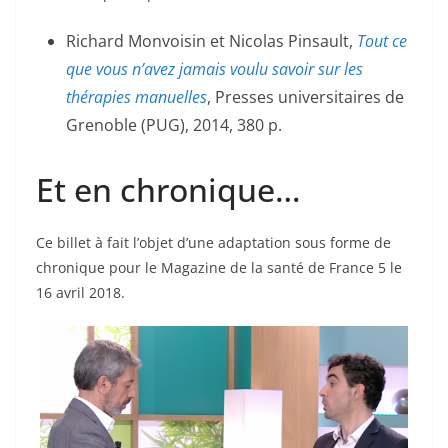
Richard
Monvoisin
et Nicolas
Pinsault
,
Tout ce
que vous n’avez jamais voulu savoir sur les
thérapies manuelles
, Presses universitaires de
Grenoble (PUG), 2014, 380 p.
Et en chronique…
Ce billet à fait l’objet d’une adaptation sous forme de
chronique pour le Magazine de la santé de France 5 le
16 avril 2018.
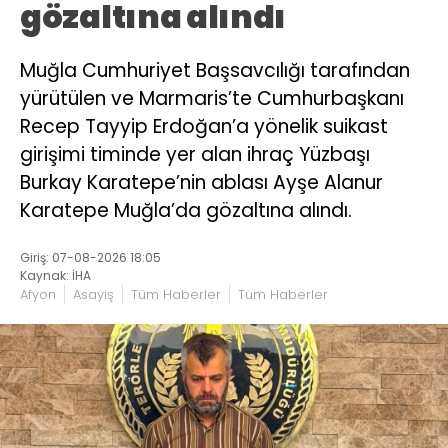
gözaltına alındı
Muğla Cumhuriyet Başsavcılığı tarafından
yürütülen ve Marmaris’te Cumhurbaşkanı
Recep Tayyip Erdoğan’a yönelik suikast
girişimi timinde yer alan ihraç Yüzbaşı
Burkay Karatepe’nin ablası Ayşe Alanur
Karatepe Muğla’da gözaltına alındı.
Giriş: 07-08-2026 18:05
Kaynak: İHA
Afyon
Asayiş
Tüm Haberler
Tüm Haberler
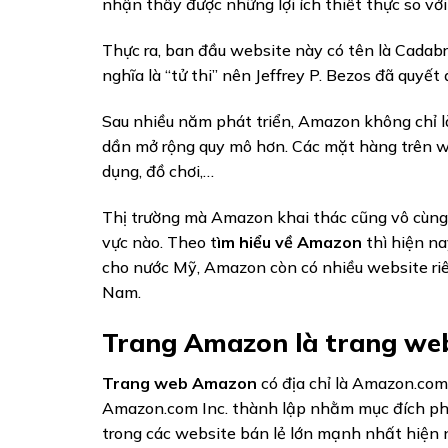
nhận thấy được những lợi ích thiết thực so vớ
Thực ra, ban đầu website này có tên là Cadabra
nghĩa là “tử thi” nên Jeffrey P. Bezos đã quyế
Sau nhiều năm phát triển, Amazon không chỉ 
dần mở rộng quy mô hơn. Các mặt hàng trên web
dụng, đồ chơi,…
Thị trường mà Amazon khai thác cũng vô cùng 
vực nào. Theo t
ìm hiểu về Amazon
thì hiện na
cho nước Mỹ, Amazon còn có nhiều website riên
Nam.
Trang Amazon là trang web
Trang web Amazon
có địa chỉ là Amazon.com
Amazon.com Inc. thành lập nhằm mục đích phụ
trong các website bán lẻ lớn mạnh nhất hiện n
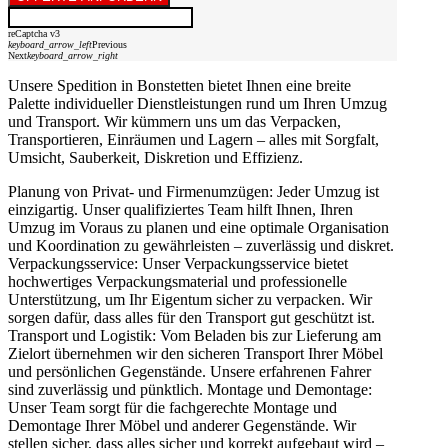
reCaptcha v3
keyboard_arrow_left
Previous
Next
keyboard_arrow_right
Unsere Spedition in Bonstetten bietet Ihnen eine breite
Palette individueller Dienstleistungen rund um Ihren Umzug
und Transport. Wir kümmern uns um das Verpacken,
Transportieren, Einräumen und Lagern – alles mit Sorgfalt,
Umsicht, Sauberkeit, Diskretion und Effizienz.
Planung von Privat- und Firmenumzügen: Jeder Umzug ist
einzigartig. Unser qualifiziertes Team hilft Ihnen, Ihren
Umzug im Voraus zu planen und eine optimale Organisation
und Koordination zu gewährleisten – zuverlässig und diskret.
Verpackungsservice: Unser Verpackungsservice bietet
hochwertiges Verpackungsmaterial und professionelle
Unterstützung, um Ihr Eigentum sicher zu verpacken. Wir
sorgen dafür, dass alles für den Transport gut geschützt ist.
Transport und Logistik: Vom Beladen bis zur Lieferung am
Zielort übernehmen wir den sicheren Transport Ihrer Möbel
und persönlichen Gegenstände. Unsere erfahrenen Fahrer
sind zuverlässig und pünktlich. Montage und Demontage:
Unser Team sorgt für die fachgerechte Montage und
Demontage Ihrer Möbel und anderer Gegenstände. Wir
stellen sicher, dass alles sicher und korrekt aufgebaut wird –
•••••
Pull out each line of the records above that contains the string "Unsere". Case matters.

- EXERCISE RESPONSE:
Unsere Spedition in Bonstetten bietet Ihnen eine breite
und persönlichen Gegenstände. Unsere erfahrenen Fahrer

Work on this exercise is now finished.